You were using target leakage that helped you predict the past winners with high accuracy, but that method wasn't useful for predicting future behavior. The newspaper headline was an example of target leakage, because the target information was “leaking” into the past.

Interesting links:

Learn more about how DataRobot handles target leakage.

Intermittent target leakage

Robot 1

Why might target leakage show intermittently?

Hi team! A student in the DataRobot for Data Scientists class created a ModelID Categorical Int feature from the standard class “fastiron 100k data.csv.zip ” file and it flagged as Target Leakage on his first run under manual.

When he tried to do it again, the platform did not give the yellow triangle for target leakage but the Data Quality Assessment box did flag a target leakage feature.

His questions are:

  1. Why is DataRobot showing the target leakage intermittently?

  2. The original ModelID as a numeric int did not cause a target leakage flag and also when he included that Parent feature with the child feature (ModelID as categorical int) it did not flag as Target Leakage—why is that?

Robot 2

At a quick glance, it sounds like the user created a new feature ModelID (Categorical Int) via Var Type transform, and then kicked off manual mode in which the created feature received a calculated ACE importance scores. The importance scores passed our target leakage threshold and therefore Data Quality Assessment tagged the feature as potential leakage.

Robot 2

After looking at the project, I see that there was not a feature list called "Informative Features - Leakage Removed" created, meaning it didn't pass the "high-risk" leakage threshold value, and therefore was tagged as "moderate-risk" leakage feature.

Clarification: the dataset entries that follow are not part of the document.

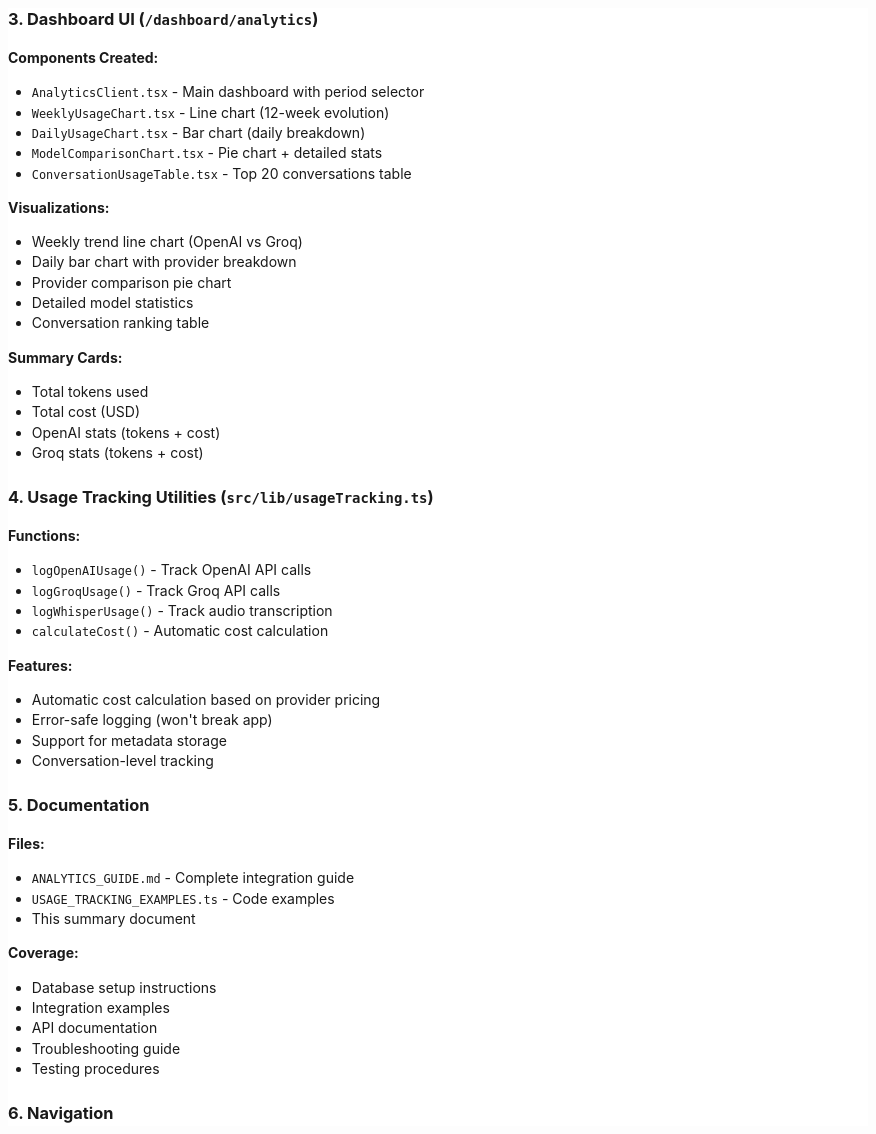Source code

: ### 3. Dashboard UI (`/dashboard/analytics`)

**Components Created:**
- `AnalyticsClient.tsx` - Main dashboard with period selector
- `WeeklyUsageChart.tsx` - Line chart (12-week evolution)
- `DailyUsageChart.tsx` - Bar chart (daily breakdown)
- `ModelComparisonChart.tsx` - Pie chart + detailed stats
- `ConversationUsageTable.tsx` - Top 20 conversations table

**Visualizations:**
- Weekly trend line chart (OpenAI vs Groq)
- Daily bar chart with provider breakdown
- Provider comparison pie chart
- Detailed model statistics
- Conversation ranking table

**Summary Cards:**
- Total tokens used
- Total cost (USD)
- OpenAI stats (tokens + cost)
- Groq stats (tokens + cost)

### 4. Usage Tracking Utilities (`src/lib/usageTracking.ts`)

**Functions:**
- `logOpenAIUsage()` - Track OpenAI API calls
- `logGroqUsage()` - Track Groq API calls
- `logWhisperUsage()` - Track audio transcription
- `calculateCost()` - Automatic cost calculation

**Features:**
- Automatic cost calculation based on provider pricing
- Error-safe logging (won't break app)
- Support for metadata storage
- Conversation-level tracking

### 5. Documentation

**Files:**
- `ANALYTICS_GUIDE.md` - Complete integration guide
- `USAGE_TRACKING_EXAMPLES.ts` - Code examples
- This summary document

**Coverage:**
- Database setup instructions
- Integration examples
- API documentation
- Troubleshooting guide
- Testing procedures

### 6. Navigation
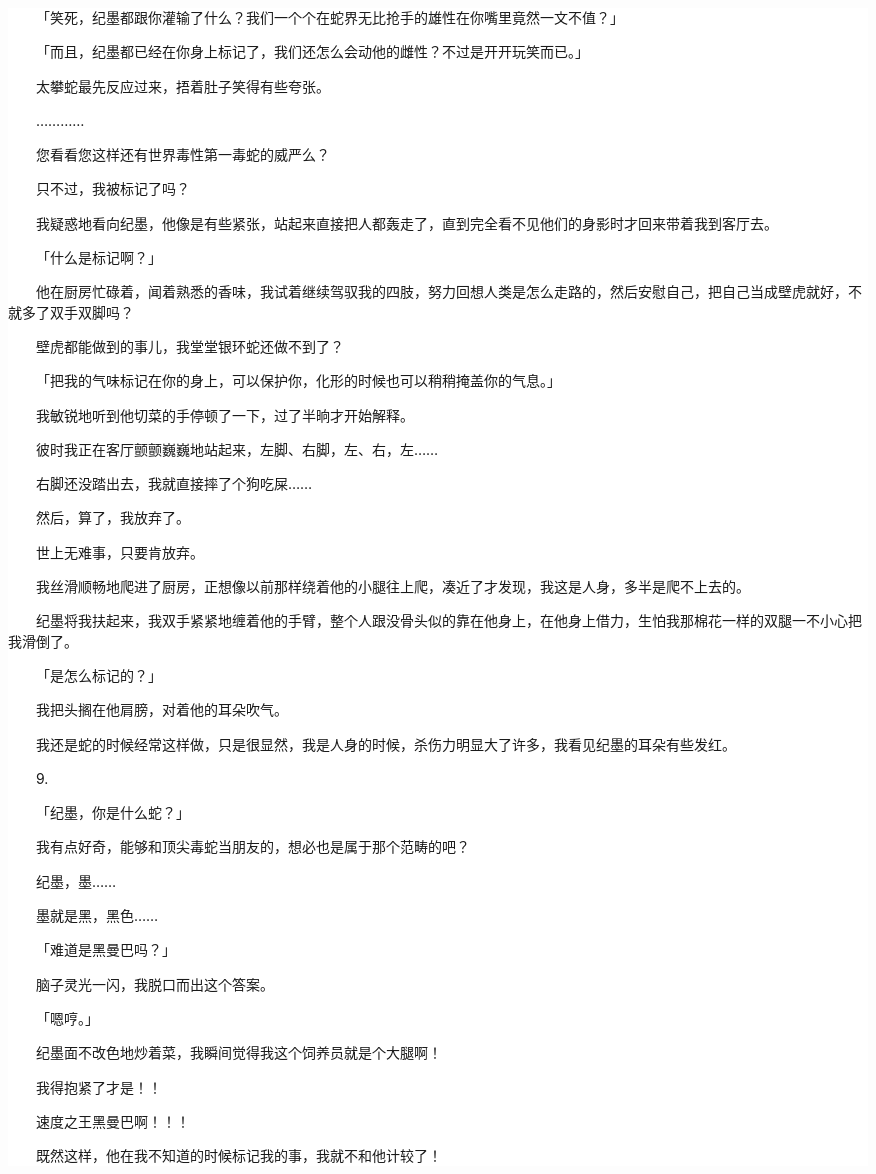 &emsp;&emsp;「笑死，纪墨都跟你灌输了什么？我们一个个在蛇界无比抢手的雄性在你嘴里竟然一文不值？」  
  
&emsp;&emsp;「而且，纪墨都已经在你身上标记了，我们还怎么会动他的雌性？不过是开开玩笑而已。」  
  
&emsp;&emsp;太攀蛇最先反应过来，捂着肚子笑得有些夸张。  
  
&emsp;&emsp;…………  
  
&emsp;&emsp;您看看您这样还有世界毒性第一毒蛇的威严么？  
  
&emsp;&emsp;只不过，我被标记了吗？  
  
&emsp;&emsp;我疑惑地看向纪墨，他像是有些紧张，站起来直接把人都轰走了，直到完全看不见他们的身影时才回来带着我到客厅去。  
  
&emsp;&emsp;「什么是标记啊？」  
  
&emsp;&emsp;他在厨房忙碌着，闻着熟悉的香味，我试着继续驾驭我的四肢，努力回想人类是怎么走路的，然后安慰自己，把自己当成壁虎就好，不就多了双手双脚吗？  
  
&emsp;&emsp;壁虎都能做到的事儿，我堂堂银环蛇还做不到了？  
  
&emsp;&emsp;「把我的气味标记在你的身上，可以保护你，化形的时候也可以稍稍掩盖你的气息。」  
  
&emsp;&emsp;我敏锐地听到他切菜的手停顿了一下，过了半晌才开始解释。  
  
&emsp;&emsp;彼时我正在客厅颤颤巍巍地站起来，左脚、右脚，左、右，左……  
  
&emsp;&emsp;右脚还没踏出去，我就直接摔了个狗吃屎……  
  
&emsp;&emsp;然后，算了，我放弃了。  
  
&emsp;&emsp;世上无难事，只要肯放弃。  
  
&emsp;&emsp;我丝滑顺畅地爬进了厨房，正想像以前那样绕着他的小腿往上爬，凑近了才发现，我这是人身，多半是爬不上去的。  
  
&emsp;&emsp;纪墨将我扶起来，我双手紧紧地缠着他的手臂，整个人跟没骨头似的靠在他身上，在他身上借力，生怕我那棉花一样的双腿一不小心把我滑倒了。  
  
&emsp;&emsp;「是怎么标记的？」  
  
&emsp;&emsp;我把头搁在他肩膀，对着他的耳朵吹气。  
  
&emsp;&emsp;我还是蛇的时候经常这样做，只是很显然，我是人身的时候，杀伤力明显大了许多，我看见纪墨的耳朵有些发红。  
  
&emsp;&emsp;9.  
  
&emsp;&emsp;「纪墨，你是什么蛇？」  
  
&emsp;&emsp;我有点好奇，能够和顶尖毒蛇当朋友的，想必也是属于那个范畴的吧？  
  
&emsp;&emsp;纪墨，墨……  
  
&emsp;&emsp;墨就是黑，黑色……  
  
&emsp;&emsp;「难道是黑曼巴吗？」  
  
&emsp;&emsp;脑子灵光一闪，我脱口而出这个答案。  
  
&emsp;&emsp;「嗯哼。」  
  
&emsp;&emsp;纪墨面不改色地炒着菜，我瞬间觉得我这个饲养员就是个大腿啊！  
  
&emsp;&emsp;我得抱紧了才是！！  
  
&emsp;&emsp;速度之王黑曼巴啊！！！  
  
&emsp;&emsp;既然这样，他在我不知道的时候标记我的事，我就不和他计较了！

I found the /eda/profile/ values from the Network Console for the project for the specific feature ModelId (Categorical Int). The calculated ACE importance score (Gini Norm metric) for that created feature is about 0.8501:

target_leakage_metadata: {importance: {impact: "moderate", reason: "importance score", value: 0.8501722785995578}}

And...yeah, the hard-coded moderate-risk threshold value in the code is in fact 0.85.

Robot 2

You can let the user know that changing a Numeric feature to Categorical var type can lead to potentially different univariate analysis results with regards to our Data page Importance score calculations. The Importance scores just narrowly passed our moderate-risk detected Target Leakage threshold value. Hope that helps.